あれ? スーパーカーが止まっている。格好良いな。
「海斗さん、赤坂には何があるんですか?」
「えーっと……、東京ミッドタウンとか色々あるよ」
「色々ですか? 高校を卒業したら見て回ろうかな」
「その時はお供しても?」
「もちろんいいですよ。その時はふたりで見て回りましょう」
約束を交わしてしまった。もう後戻りできないぞ。
「……都会ですね」
ビルが多く建ち並ぶ都内を見たら、都会だと思って当然だ。僕だってたまにしか都内に来ることはない。やっぱり、日本の首都は違うな。
「海斗、アレクシアさん、もう少し我慢してくれ」
「うん」「はい!」
僕は都内の風景を静かに眺めた。
*
無事、有料駐車場に車を止め、とあるとんかつ屋に辿り着いた。
「海斗、ランチを頼め」
「うん」
アレクシアさんも強制的にランチを注文することになった。本人も了承しているようだし、良しとしよう。
「すみません。ランチ四つで」
「かしこまりました」
いかん。水族館ではしゃぎ過ぎて疲れが……。
「海斗、眠いのか?」
「うん、少しね」
「さては、水族館で緊張していたな。まったく、体力がない奴だ」
「仕方がないだろ。アレクシアさんが可愛いからどうすればいいのか分からなかったんだよ」
アレクシアさんが照れている。はい、僕死んだ。
「確かにアレクシアさんは可愛くて美人だ。でも、疲れるのはいけないな」
「それは分かっているよ」
アレクシアさんの可愛さは世界最高峰レベル。そんな彼女とデートして精神面が保てるとは到底思えない。

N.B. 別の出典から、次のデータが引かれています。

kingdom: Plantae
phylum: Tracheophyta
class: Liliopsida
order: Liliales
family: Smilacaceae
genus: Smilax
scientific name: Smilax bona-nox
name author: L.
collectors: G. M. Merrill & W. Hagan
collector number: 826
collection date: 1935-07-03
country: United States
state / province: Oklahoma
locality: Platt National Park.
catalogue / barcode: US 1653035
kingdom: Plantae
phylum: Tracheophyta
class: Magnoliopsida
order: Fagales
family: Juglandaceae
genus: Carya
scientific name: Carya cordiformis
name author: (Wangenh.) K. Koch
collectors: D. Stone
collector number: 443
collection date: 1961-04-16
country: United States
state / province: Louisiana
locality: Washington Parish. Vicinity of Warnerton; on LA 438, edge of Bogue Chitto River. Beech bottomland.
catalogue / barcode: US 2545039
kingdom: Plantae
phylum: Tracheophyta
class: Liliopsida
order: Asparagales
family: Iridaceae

今思えば、僕は何故疲れだけなんだ? 意味が分からない。
「海斗さん、肩をお貸ししましょうか?」
「いや、大丈夫だよ。ありがとう」
お冷を飲んだら眠気が少し取れてきた。水分不足か?
「アレクシアさん。最近、海斗とは上手くいっている?」
「はい、とても仲良くしていただいています」
「そうなの? 何かあったらすぐに相談してね。力になるから」
「はい。ありがとう御座います」
わざとらしく感じているのは僕だけか?
でも、アレクシアさんはわざとらしくない。もしかして、お母さんの独断で僕と交際させようとしている?
まさか、アレクシアさんを永住させるつもりじゃ……。
「お待たせしました。ランチです」
「ありがとう御座います」
ランチがきた。思ったより提供が早いな。
「では、頂こうか」
「頂きます」
アレクシアさんが何をすればいいのか悩んでいる。よし、教えるか。
「アレクシアさん、このソースをかけるんだよ」
「ソースをかけて召し上がるのが定番なのですか?」
「人それぞれだけど、僕はソースをかける派かな」
「でっ、では!」
とんかつにソースをかけている。結構多め。
「いっ、頂きます!」
思いっきりとんかつを口に運んだ。感想は。
「美味しいです! 衣がサクッとしていてお肉がジューシーです」
「美味しいでしょう。どんどん食べて」
「はい!」
良かった。気に入ってくれたようだ。
「海斗も食べなさい」
「うん」
アレクシアさんが加わっただけでこんなにも楽しくなるとは。やはり、アレクシアさんの存在感は大きい。
「海斗さん、美味しいですね」
「うん」
僕達は時々お喋りをしながら、とんかつを美味しく頂き、楽しい時間を過ごした。